**** SELECTED EXCERPT ****

The rationale for the significant variation in treatment of HN vs. NHN patients in this study were multifactorial. At out institution, HN MCC patients are most commonly managed by our multidisciplinary Head & Neck Oncology Team while NHN MCC patients are typically managed by out multidisciplinary Melanoma and Cutaneous Oncology Team. Given the challenging anatomy of HN patients with critical structures often immediately adjacent to primary tumor sites or the morbidity of larger resections in terms of patient disfigurement, the HN multidisciplinary team has historically opted for smaller resections with RT serving as a tool to maximize local disease control. In addition, given the complexity of the HN lymphatic system there had previously been concern regarding the reliability of SLNB to accurately assess the entire nodal basin, such that elective nodal RT was historically more common. More recently, however, as data has accumulated regarding the value of SLNB across anatomic sites, SLNB has been applied more commonly with less elective nodal RT (except in cases where treating the primary site would necessarily radiate a portion of the nodal basin, in which case the relevant nodal levels may still be included).

**** INFORMATION SUPPLIED ****

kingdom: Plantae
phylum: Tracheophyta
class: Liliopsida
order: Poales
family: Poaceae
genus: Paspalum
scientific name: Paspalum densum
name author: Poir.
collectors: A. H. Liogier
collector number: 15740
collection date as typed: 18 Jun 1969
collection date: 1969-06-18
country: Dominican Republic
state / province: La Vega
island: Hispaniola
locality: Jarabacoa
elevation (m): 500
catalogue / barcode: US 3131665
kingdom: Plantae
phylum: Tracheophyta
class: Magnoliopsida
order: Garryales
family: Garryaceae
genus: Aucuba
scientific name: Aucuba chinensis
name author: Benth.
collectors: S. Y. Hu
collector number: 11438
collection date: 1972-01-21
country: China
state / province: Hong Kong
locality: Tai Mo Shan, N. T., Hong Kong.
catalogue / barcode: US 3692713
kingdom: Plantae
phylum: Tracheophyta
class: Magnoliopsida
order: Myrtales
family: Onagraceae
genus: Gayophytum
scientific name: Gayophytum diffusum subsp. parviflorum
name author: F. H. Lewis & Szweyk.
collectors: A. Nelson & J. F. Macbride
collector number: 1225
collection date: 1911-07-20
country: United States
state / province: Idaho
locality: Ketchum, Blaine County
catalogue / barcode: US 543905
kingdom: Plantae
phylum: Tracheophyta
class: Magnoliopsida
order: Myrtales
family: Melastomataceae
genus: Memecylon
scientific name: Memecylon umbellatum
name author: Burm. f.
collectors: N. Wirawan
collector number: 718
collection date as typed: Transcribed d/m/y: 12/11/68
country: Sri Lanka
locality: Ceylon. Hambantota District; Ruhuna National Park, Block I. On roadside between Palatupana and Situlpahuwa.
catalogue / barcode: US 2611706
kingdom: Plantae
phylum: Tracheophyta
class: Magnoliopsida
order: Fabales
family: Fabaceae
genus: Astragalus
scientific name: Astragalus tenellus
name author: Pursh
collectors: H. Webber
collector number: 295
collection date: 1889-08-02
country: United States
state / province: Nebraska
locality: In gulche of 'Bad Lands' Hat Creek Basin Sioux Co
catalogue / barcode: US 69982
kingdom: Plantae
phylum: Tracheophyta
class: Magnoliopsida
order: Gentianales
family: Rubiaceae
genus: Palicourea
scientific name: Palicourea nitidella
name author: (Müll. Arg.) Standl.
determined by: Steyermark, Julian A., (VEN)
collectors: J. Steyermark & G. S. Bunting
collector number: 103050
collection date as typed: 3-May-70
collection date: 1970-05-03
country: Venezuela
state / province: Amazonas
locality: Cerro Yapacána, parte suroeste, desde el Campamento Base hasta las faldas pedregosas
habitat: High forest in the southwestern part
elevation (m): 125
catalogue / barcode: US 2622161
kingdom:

****

- **SET OF TASKS**:
1 - According to the passage on treating head and neck versus non-head-and-neck MCC patients, which team at the institution usually manages NHN MCC patients?
2 - Continue the passage on treatment differences between HN and NHN MCC patients from where it stops.

- **EXERCISE RESULTS**:
1 - The multidisciplinary Melanoma and Cutaneous Oncology Team usually manages NHN MCC patients.

2 -
Consistent with our observed practice variation by primary MCC anatomic site for cLN(−) patients, National Comprehensive Cancer Network (NCCN) guidelines recommend that multidisciplinary management be based on primary site risk factors. For patients without baseline high-risk factors (>1 cm size, immunosuppression, HN site, lymphovascular invasion), WLE alone (1–2 cm margins) is recommended, but in the presence of risk factors discovered following surgery, consideration of RT is recommended. For patients with high-risk factors known prior to resection, individualized-margin excision with adjuvant RT is recommended regardless of excisional approach. For all patients, SLNB is typically recommended with CLND and/or adjuvant nodal RT for positive SLNs. While observation of the nodal basin is typical after negative SLNB, NCCN does note that elective nodal RT can be considered for patients at high risk for false-negative SLNB.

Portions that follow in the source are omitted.